By Robert Merkel
The Cyber Security Strategy announced by Prime Minister Malcolm Turnbull clearly places a high priority on protecting Australian government systems from foreign powers.
But when it comes to protecting citizens’ personal information, it appears to be rather a mixed bag.
While very short on specifics, it does announce several potentially useful initiatives that may help protect Australians against cybercrime. But notably absent is any pressure on the private sector to improve its cybersecurity efforts.
First, it commits the government to increasing the number and training of cybersecurity specialists in the Australian Federal Police and Australian Crime Commission.
The government also wants to get its own house in order, in part by conducting additional independent security assessments of internal federal government IT infrastructure.
This is an interesting move given Turnbull has confirmed both the Bureau of Meteorology and the Department of Parliamentary Services had been the victim of recent cyberattacks.
But if more externally focused departments, such as the Australian Tax Office, Centrelink and Medicare, are also thoroughly audited, it would reduce the risk of those organisations’ large collections of personal data being compromised by criminals.
The strategy talks about sponsoring research to better understand the cost of malicious cyberactivity to the Australian economy. It says figures vary, with some putting the cost of cybercrime in Australia at about $1 billion a year, but other estimates put it as high as $17 billion.
But perhaps the most useful contributions to cybersecurity for the broader public come from two measures:
- Increasing the number, and skills, of graduates with cybersecurity expertise in both the university and TAFE sector, and
- Partner with a range of organisations to “deliver a sustained, national awareness raising campaign, encompassing a range of activities, which enables all Australians to be secure online”.
The effectiveness of both of these policies depends on how they are actually implemented.
In tertiary education, it’s easy enough to devote a couple of lectures and an exam question to the topic, to tick an auditing body’s box marked “cybersecurity”.
Making sure that our students actually know how to design, build and operate secure systems is a much tougher challenge. It’s one that my colleagues and I at Monash University, and our counterparts at universities around Australia, are working hard on.
Is it enough?
The biggest cybersecurity threat to individuals remains the unauthorised use of their personal information to commit a variety of financial crimes. It is here that the Cyber Security Strategy seems to lack focus.
Prevention is usually better than cure, and in the case of cybercrime committed across national boundaries, law enforcement is often ineffective. It will likely remain so, despite the worthy rhetoric in the strategy about international cooperation.
Therefore, the primary defence we have is making sure the organisations that hold our personal data are taking sufficient measures to prevent cybercriminals from gaining access. Many of these organisations are in the private sector.
But the government is relying on hints and a bit of assistance to get the private sector to improve its efforts in this area. This is perhaps unsurprising, given the antipathy to “red tape” of the current government.
For example, when the strategy mentions raising the bar, it says:
Self-regulation and a national set of simple, voluntary guidelines co-designed with the private sector will help organisations improve their cyber security resilience.

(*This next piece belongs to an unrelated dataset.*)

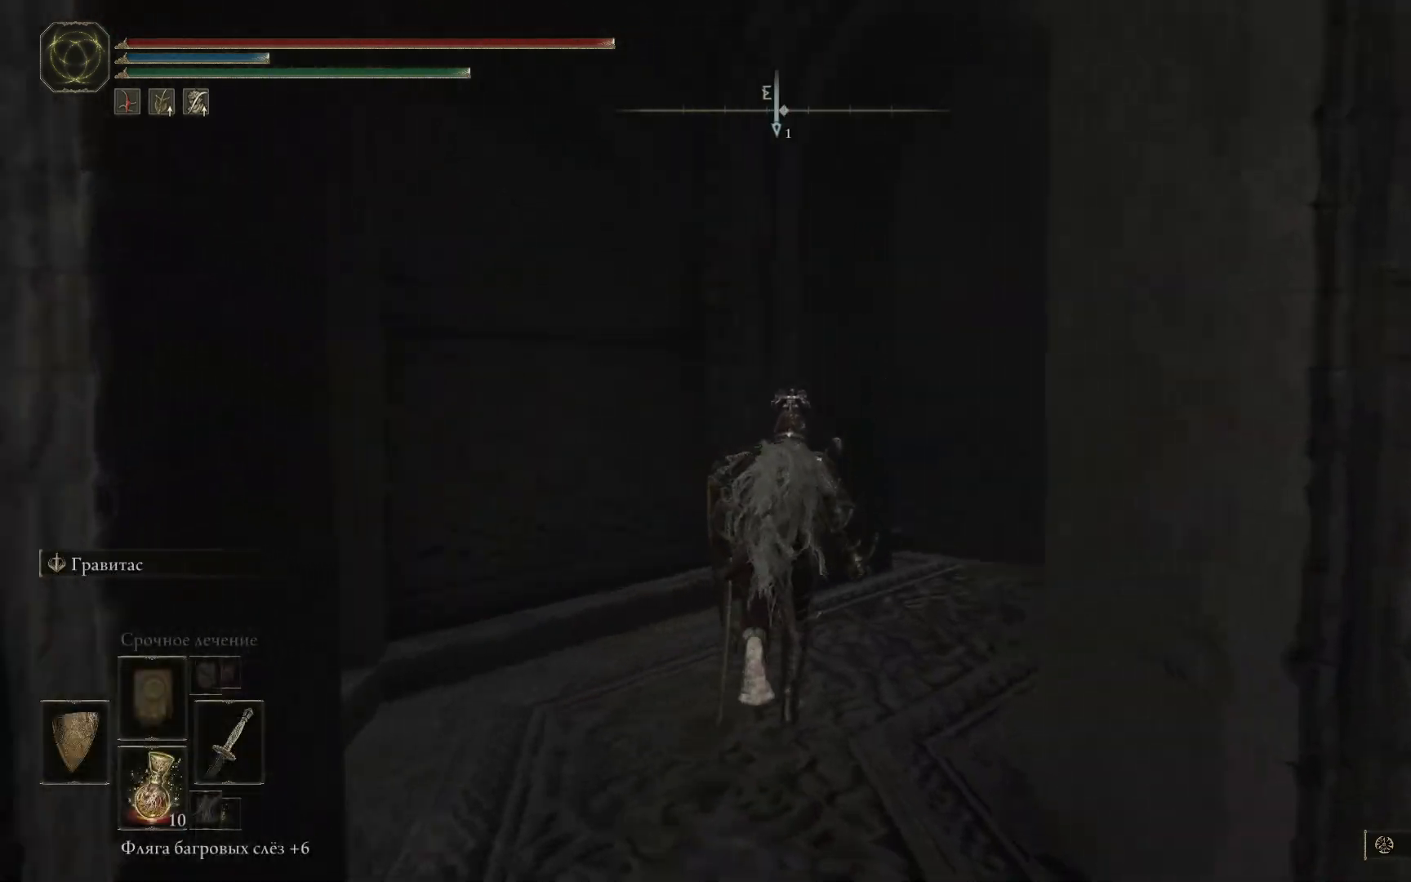
{"buttons": ["B"], "left_stick": "up-right", "right_stick": "center", "events": [[201, "right_stick", "center"], [317, "left_stick", "up-right"], [351, "B", "down"]]}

One might have thought our largest businesses would already have the financial means to hire external consultants to assess their security strategies. But ASX 100 listed businesses are to be offered voluntary “health checks”:
The governance ‘health checks’ will enable boards and senior management to better understand their cyber security status and how they compare to similar organisations.
As for small business, the strategy acknowledges they might not allocate enough resources to cybersecurity and they could become a “soft underbelly or back door into connected organisations”.
To deal with that, the government plans to offer tests of what cybersecurity measures small businesses have in place by certified practitioners.
Flogging business with a wet lettuce leaf
But there’s no shortage of information security guidelines available to organisations already. In far too many cases, what is lacking is the will to implement them.
Unfortunately, in practice, the consequences for security breaches seem extraordinarily limited. The breaches of the Privacy Act to date result in financial penalties that are trivial for large organisations.
For instance, Telstra was fined a grand total of $11,000 for a breach involving thousands of customers.
Further, companies aren’t even obligated to inform their customers of a breach, unlike in the United States and European Union.
While all this has gone unmentioned in the strategy, the government has been working on a “mandatory data breach” notification law for some time. But it seems in no hurry to actually make it law.
A draft bill was released for comment in late 2015. As of today it still hasn’t been introduced into parliament, and the draft exempts organisations with annual turnover of less than A$3 million.
Cybersecurity breaches in private sector companies sometimes do have negative consequences for those companies. But they also inflict significant and often larger consequences on the people whose personal data is stolen.
And it’s the role of governments to step in with some kind of regulation when an action creates significant negative impacts on citizens.
But the current government seems to have decided that the costs to business of forcing them to take cybersecurity seriously outweigh the benefits.
Robert Merkel is a lecturer in software engineering at Monash University.